Project on Predatory Student Lending Attorney Eileen Connor won her appeal against the Department of Education, contending that it should stop trying to collect on loans given to students who attended schools operated by Wilfred American Educational Corporation (Wilfred) because the Department knew that Wilfred routinely lied about student loan eligibility. The case is Salazar v. Duncan, No. 15-832-cv (2d Cir.).

The suit was filed on behalf of a class of former students of the Wilfred, a for-profit chain of cosmetology and business trade schools that came under government investigation in the 1980s for the misuse of student aid funds and the falsification of loan applications. The result of the investigation was an overwhelming amount of evidence proving Wilfred’s fraud in certifying students’ eligibility for loans. In 1996, the Department of Education found that Wilfred’s fraudulent practices were widespread and recommended that all Wilfred students who were improperly enrolled receive a loan discharge, reimbursement for money they had paid, and a restoration of their credit.

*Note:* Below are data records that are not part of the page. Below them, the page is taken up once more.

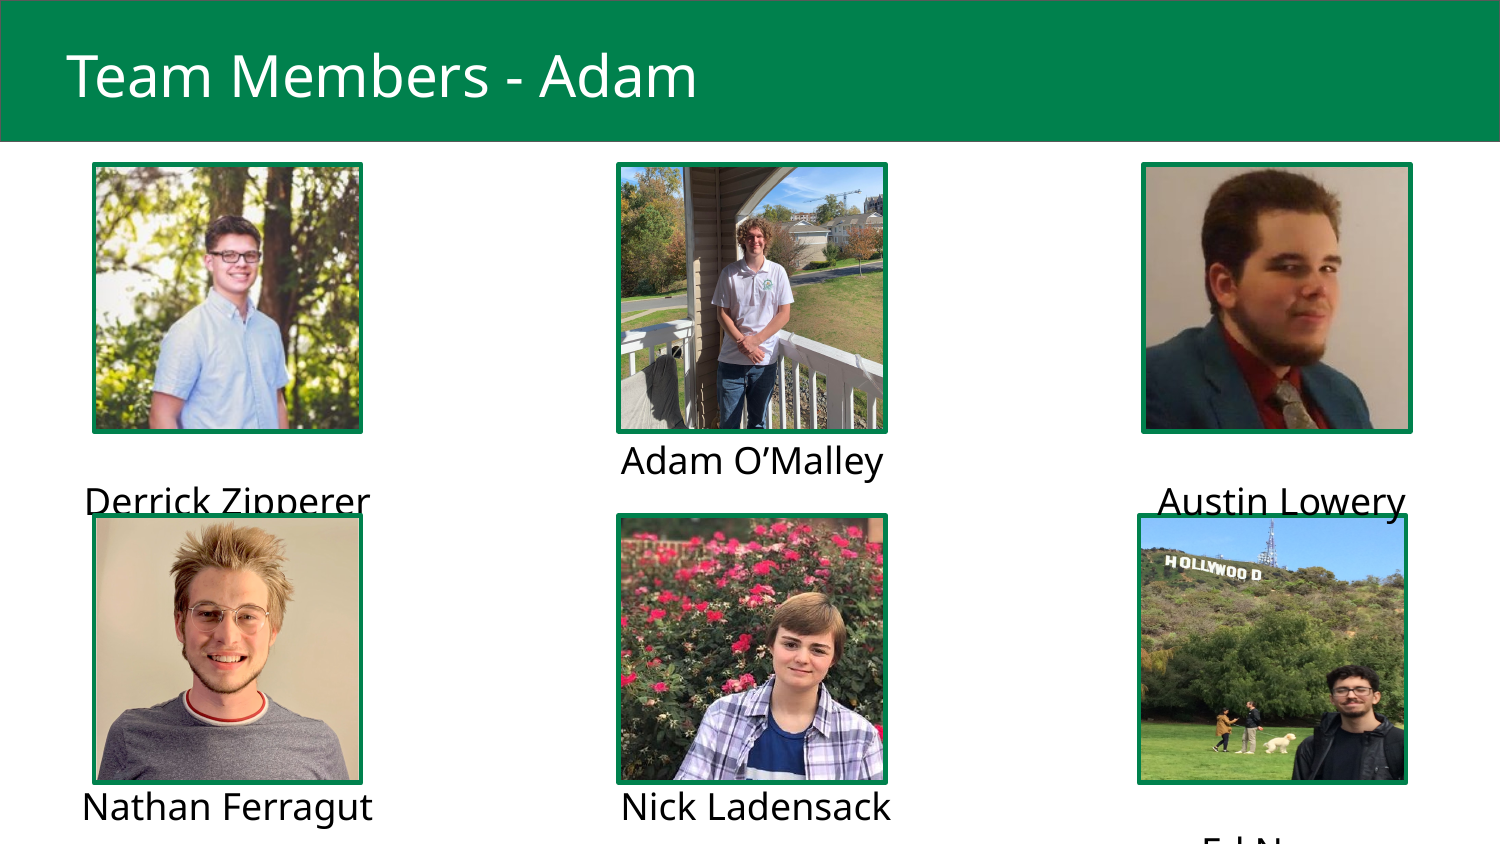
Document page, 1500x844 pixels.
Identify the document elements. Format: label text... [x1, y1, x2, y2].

picture [1140, 517, 1404, 781]
list Austin Lowery [1142, 452, 1428, 505]
picture [620, 166, 884, 430]
text_box Nathan Ferragut [63, 767, 392, 843]
list Derrick Zipperer [49, 452, 406, 505]
title Team Members - Adam [51, 23, 1449, 118]
picture [95, 517, 359, 781]
text_box Adam O’Malley [576, 421, 929, 497]
text_box Ed Nava [1153, 790, 1392, 844]
picture [620, 517, 884, 781]
text_box Nick Ladensack [604, 767, 908, 843]
picture [1145, 166, 1409, 430]
picture [95, 166, 359, 430]
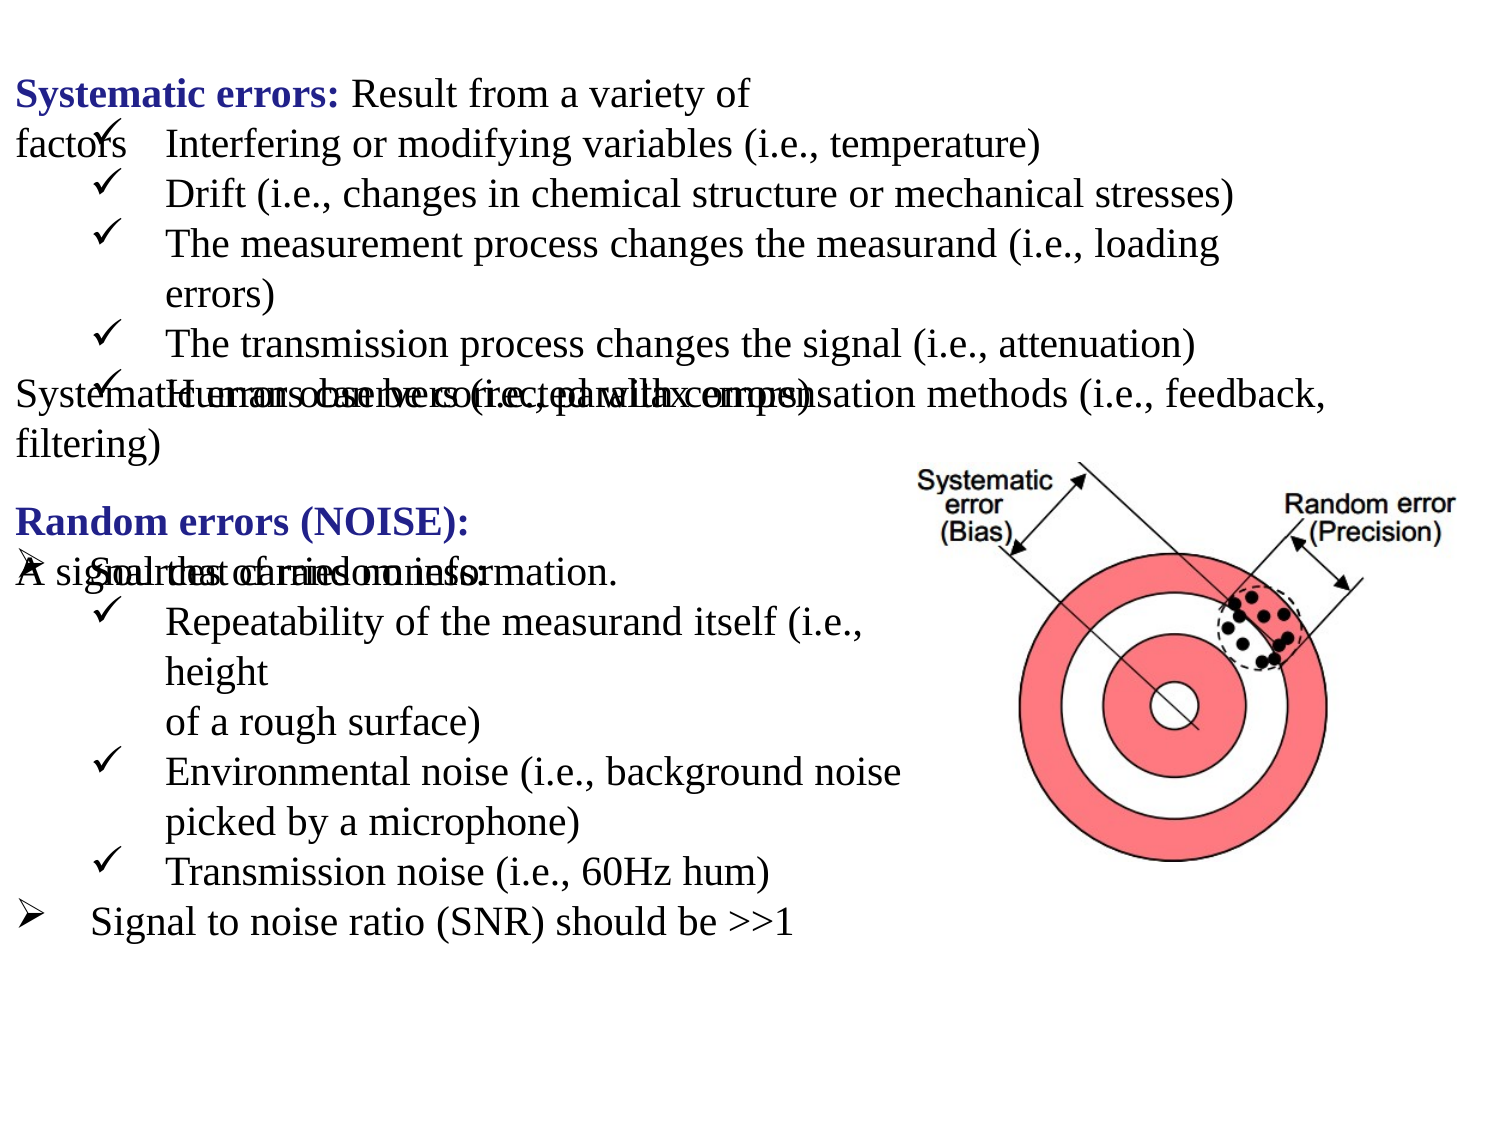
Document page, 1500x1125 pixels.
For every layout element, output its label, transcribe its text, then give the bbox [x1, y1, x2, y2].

text_box Sources of randomness: Repeatability of the measurand itself (i.e., height of a rough surface) Environmental noise (i.e., background noise picked by a microphone) Transmission noise (i.e., 60Hz hum) Signal to noise ratio (SNR) should be >>1 [12, 541, 977, 944]
text_box Systematic errors can be corrected with compensation methods (i.e., feedback, filtering) Random errors (NOISE): A signal that carries no information. [12, 336, 1479, 594]
picture [917, 462, 1457, 862]
text_box Interfering or modifying variables (i.e., temperature) Drift (i.e., changes in chemical structure or mechanical stresses) The measurement process changes the measurand (i.e., loading errors) The transmission process changes the signal (i.e., attenuation) Human observers (i.e., parallax errors) [87, 113, 1337, 336]
text_box Systematic errors: Result from a variety of factors [12, 63, 874, 166]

Despite its own recommendation, the Department continued to collect on these loans, including through involuntary collection methods such as seizing tax refunds and garnishing wages.

In 2013, Eileen Connor and her colleagues at the New York Legal Assistance Group (NYLAG) sent the Department a request on behalf of twenty individuals who attended Wilfred schools in New York City, asking that the Department suspend collections and notify all Wilfred borrowers that they may be eligible to discharge their loans, as the Department was required to do by law.  The Department offered to notify only students who had attended Wilfred in Philadelphia.

The Department’s refusal to comply with the law, its own findings, and its own recommendations led Eileen to file suit in February 2014. The district court dismissed the borrowers’ claims, ruling that the Department’s refusal to notify borrowers was not final. The Second Circuit, however, vacated this ruling, finding not only that the Department’s refusal to notify borrowers was final and reviewable, but also that judicial review was especially appropriate given the collection powers the DOE exercised against the putative class members.

The Department of Education oversees schools’ ability to receive federal student loans, dispenses these loans to the schools, collects payments from students, and adjudicates students’ claims when schools break the law. Its systematic refusal to meaningfully notify borrowers of discharge rights that stem from its own failure to diligently constrain the predatory for-profit schools participating in the federal student loan program is one of the biggest barriers for individuals who need and are entitled to relief from fraudulently-induced loans. The Second Circuit’s ruling shows that, in carrying out each and every function related to the federal student loan program, the Department must at the very least follow the law and its own regulations.

The Legal Services Center submitted an amicus brief in support of the borrowers and proudly congratulates Eileen on her hard-fought victory for the rights of borrowers.